A Baltimore judge denied an alleged victim’s request to drop criminal charges against two Baltimore Jewish brothers accused of beating the black teen.

“I been wanting to drop the charges all the time, I didn’t even want to go through [this],” Corey Ausby said on the stand Wednesday, according to the Baltimore Sun. “I feel like I was being pressured.”

Baltimore Circuit Court Judge Pamela White rejected his plea.

“It was not your decision whether to bring charges against the defendants, it’s the state’s decision,” she said.

Avi and Eliyahu Werdesheim, who are accused of beating Ausby in November 2010, have pleaded not guilty to the charges of second-degree assault, false imprisonment and carrying a deadly weapon They face up to 13 years in prison if convicted on all three counts.

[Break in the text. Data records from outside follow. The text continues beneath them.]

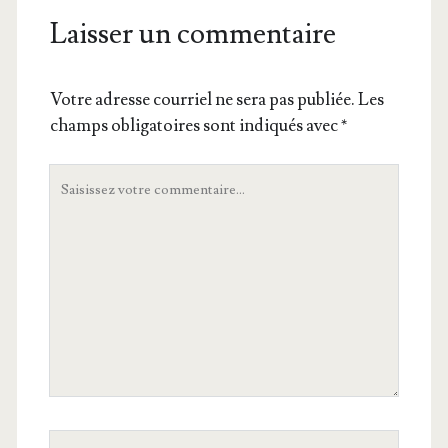
Laisser un commentaire
Votre adresse courriel ne sera pas publiée.
Les
champs obligatoires sont indiqués avec
*
Votre
commentaire
Votre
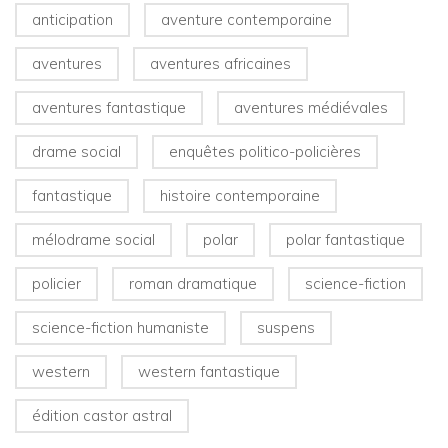
anticipation
aventure contemporaine
aventures
aventures africaines
aventures fantastique
aventures médiévales
drame social
enquêtes politico-policières
fantastique
histoire contemporaine
mélodrame social
polar
polar fantastique
policier
roman dramatique
science-fiction
science-fiction humaniste
suspens
western
western fantastique
édition castor astral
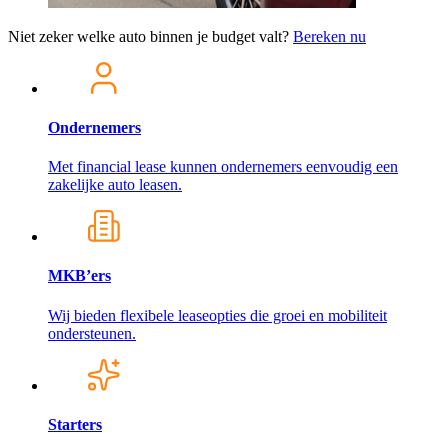
Niet zeker welke auto binnen je budget valt?
Bereken nu
Ondernemers
Met financial lease kunnen ondernemers eenvoudig een
zakelijke auto leasen.
MKB’ers
Wij bieden flexibele leaseopties die groei en mobiliteit
ondersteunen.
Starters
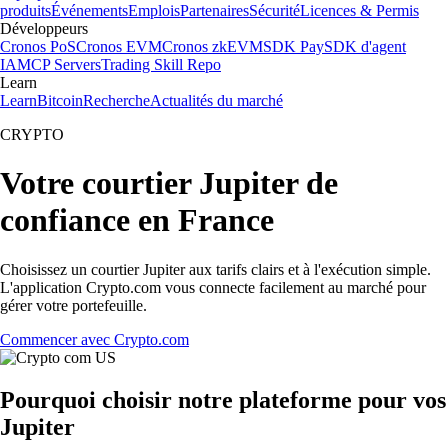
produits
Événements
Emplois
Partenaires
Sécurité
Licences & Permis
Développeurs
Cronos PoS
Cronos EVM
Cronos zkEVM
SDK Pay
SDK d'agent
IA
MCP Servers
Trading Skill Repo
Learn
Learn
Bitcoin
Recherche
Actualités du marché
CRYPTO
Votre courtier Jupiter de
confiance en France
Choisissez un courtier Jupiter aux tarifs clairs et à l'exécution simple.
L'application Crypto.com vous connecte facilement au marché pour
gérer votre portefeuille.
Commencer avec Crypto.com
Pourquoi choisir notre plateforme pour vos
Jupiter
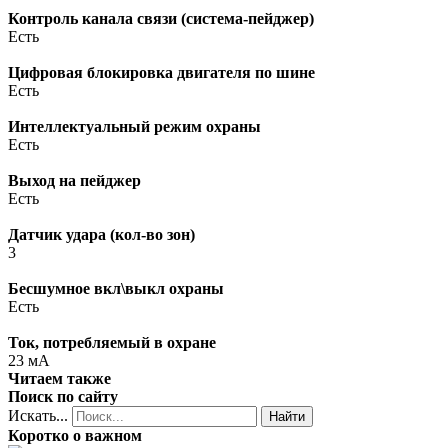
Контроль канала связи (система-пейджер)
Есть
Цифровая блокировка двигателя по шине
Есть
Интеллектуальный режим охраны
Есть
Выход на пейджер
Есть
Датчик удара (кол-во зон)
3
Бесшумное вкл\выкл охраны
Есть
Ток, потребляемый в охране
23 мА
Читаем также
Поиск по сайту
Искать...
Найти
Коротко о важном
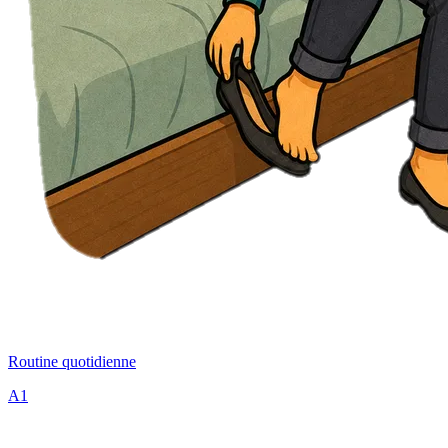
Routine quotidienne
A1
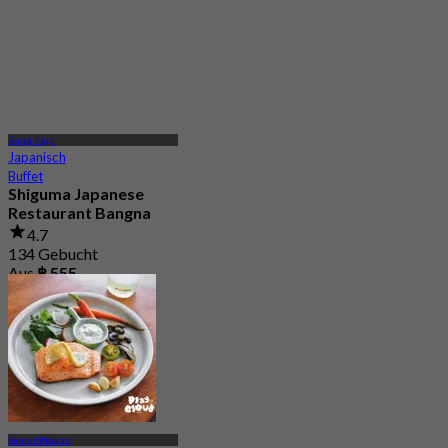
Bang Kapi
Japanisch
Buffet
Shiguma Japanese
Restaurant Bangna
4.7
134 Gebucht
Aus
฿ 555
Samut Prakan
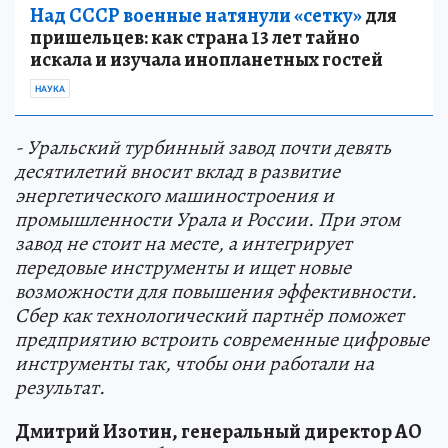
Над СССР военные натянули «сетку»
для
пришельцев: как страна 13 лет тайно
искала и изучала инопланетных гостей
НАУКА
- Уральский турбинный завод почти девять
десятилетий вносит вклад в развитие
энергетического машиностроения и
промышленности Урала и России. При этом
завод не стоит на месте, а интегрирует
передовые инструменты и ищет новые
возможности для повышения эффективности.
Сбер как технологический партнёр поможет
предприятию встроить современные цифровые
инструменты так, чтобы они работали на
результат.
Дмитрий Изотин, генеральный директор АО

At the time of the beating, Eliyahu Werdesheim, now 24, was a member of Shomrim, a Jewish neighborhood watch group. According to a police account, Eliyahu Werdesheim told the black teen, “You don’t belong around here,” while his brother, now 21, threw the boy to the ground, the Baltimore Sun reported.

When the prosecutor asked Ausby if he had lied about the beating, he replied, “No,” and then said he “shouldn’t have called the police.”

Ausby’s mother has filed a civil suit on his behalf against the Werdesheims and other members of Shomrim, the Sun reported.